----- Provided passage -----
Numotion, a leading medical equipment provider, experienced a cybersecurity breach in early March 2024, compromising the protected health information (PHI) of 602,265 individuals.
What happened
On March 2, 2024, Numotion discovered that its computer systems were breached by an unauthorized third party who deployed ransomware to encrypt files. Numotion has since secured its systems to prevent further unauthorized access and engaged a third-party cybersecurity firm to investigate the incident.
The forensic investigation revealed that the attackers accessed Numotion systems from February 29, 2024, to March 2, 2024. During this period, they exfiltrated files containing protected health information (PHI).
The compromised data included names, dates of birth, equipment order details, supporting medical documentation, and medical insurance information. Additionally, a subset of individuals had their Social Security numbers and driver’s license numbers exposed.
Numotion notified affected individuals on April 15, 2024, and reported the breach to the Department of Health and Human Services (HHS) on May 1, 2024.
Initially, the breach was reported to the Maine Attorney General as affecting 4,190 individuals but the number of impacted individuals later grew to 602,265, according to the HHS breach report. Despite the severity of the breach, Numotion claims that they are not aware of any actual or attempted misuse of the compromised data.
What was said
The Numotion’s data privacy incident notice states, “Numotion has arranged for complimentary identity theft protection services for those individuals whose driver’s license numbers or Social Security numbers were involved in the incident.”
Furthermore, affected individuals “should remain vigilant to protect against potential fraud and/or identity theft by, among other things, reviewing their account statements and monitoring credit reports closely.”
Related: HIPAA Compliant Email: The Definitive Guide
The bottom line
Numotion's breach response demonstrates that covered entities must have incident response plans, secure systems, and promptly notify affected individuals.
Individuals affected by the Numotion data breach should monitor their financial accounts, report suspicious activity, and use the complimentary identity theft protection services offered.
Placing fraud alerts or credit freezes with major credit bureaus can provide additional protection for those whose Social Security numbers were compromised.
----- Listed records -----
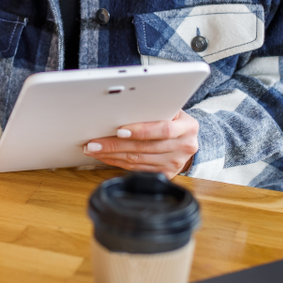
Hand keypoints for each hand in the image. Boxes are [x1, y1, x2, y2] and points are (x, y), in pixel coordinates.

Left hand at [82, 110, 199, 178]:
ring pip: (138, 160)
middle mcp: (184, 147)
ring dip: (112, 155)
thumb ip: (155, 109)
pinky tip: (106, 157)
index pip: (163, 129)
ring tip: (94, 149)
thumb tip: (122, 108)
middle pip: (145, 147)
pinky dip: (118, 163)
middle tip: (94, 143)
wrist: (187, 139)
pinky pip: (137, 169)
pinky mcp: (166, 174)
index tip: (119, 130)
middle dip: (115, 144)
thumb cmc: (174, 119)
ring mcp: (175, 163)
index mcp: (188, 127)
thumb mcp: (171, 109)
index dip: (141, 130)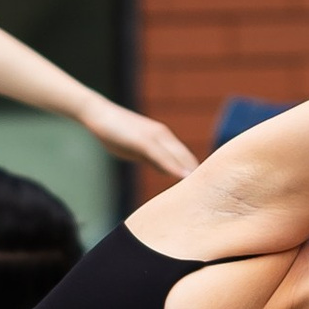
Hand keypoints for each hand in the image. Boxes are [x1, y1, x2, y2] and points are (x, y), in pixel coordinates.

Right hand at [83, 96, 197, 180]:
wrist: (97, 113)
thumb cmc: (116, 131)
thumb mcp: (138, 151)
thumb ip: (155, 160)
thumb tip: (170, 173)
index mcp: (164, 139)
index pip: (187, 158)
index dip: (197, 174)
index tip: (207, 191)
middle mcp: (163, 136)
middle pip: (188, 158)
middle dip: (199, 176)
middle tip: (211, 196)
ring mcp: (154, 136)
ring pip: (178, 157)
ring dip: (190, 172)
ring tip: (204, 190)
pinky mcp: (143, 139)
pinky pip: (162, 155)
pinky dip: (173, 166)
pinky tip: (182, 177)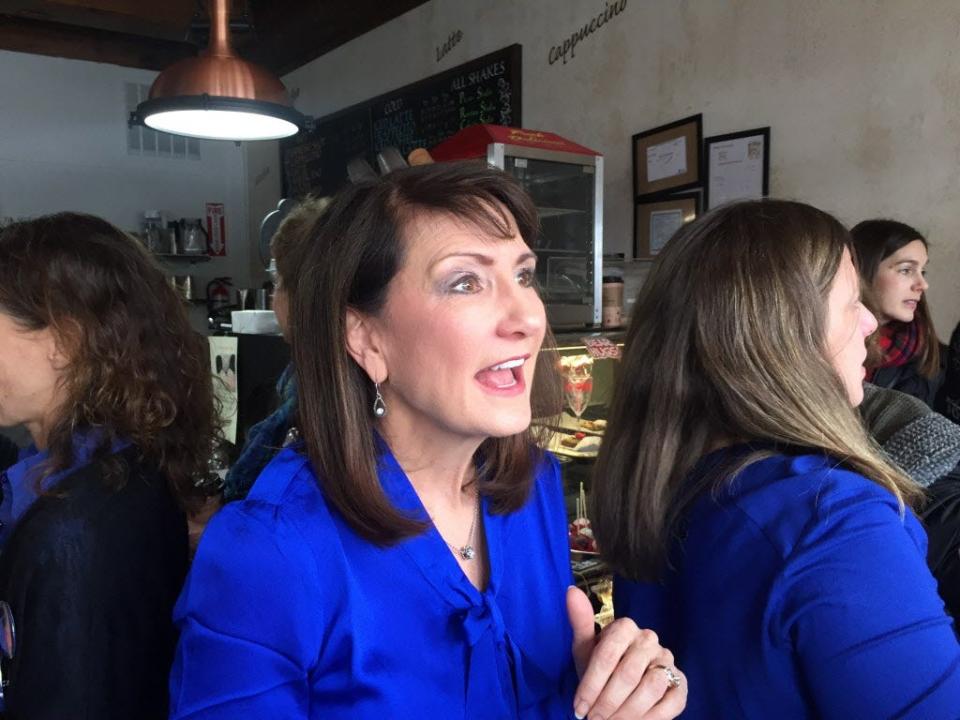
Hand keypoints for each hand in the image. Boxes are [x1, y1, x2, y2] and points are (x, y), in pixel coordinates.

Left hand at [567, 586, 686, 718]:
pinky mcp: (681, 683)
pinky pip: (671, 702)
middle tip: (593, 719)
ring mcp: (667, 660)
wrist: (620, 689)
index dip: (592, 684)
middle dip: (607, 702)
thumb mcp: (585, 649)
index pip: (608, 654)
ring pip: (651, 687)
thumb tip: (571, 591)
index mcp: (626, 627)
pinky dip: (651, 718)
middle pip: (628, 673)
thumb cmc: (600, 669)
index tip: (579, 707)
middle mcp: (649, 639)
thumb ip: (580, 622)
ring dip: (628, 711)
-----
• _Task item 1_: In the Numotion breach article, what reasons are given for Numotion securing its systems and for bringing in a third-party cybersecurity firm?
• _Task item 2_: Write out word for word everything in the Numotion breach article from "What happened" down to "investigate the incident.".

• _Result 1_: Numotion secured its systems to prevent further unauthorized access. It engaged a third-party cybersecurity firm to investigate the incident.

• _Result 2_:
What happened
On March 2, 2024, Numotion discovered that its computer systems were breached by an unauthorized third party who deployed ransomware to encrypt files. Numotion has since secured its systems to prevent further unauthorized access and engaged a third-party cybersecurity firm to investigate the incident.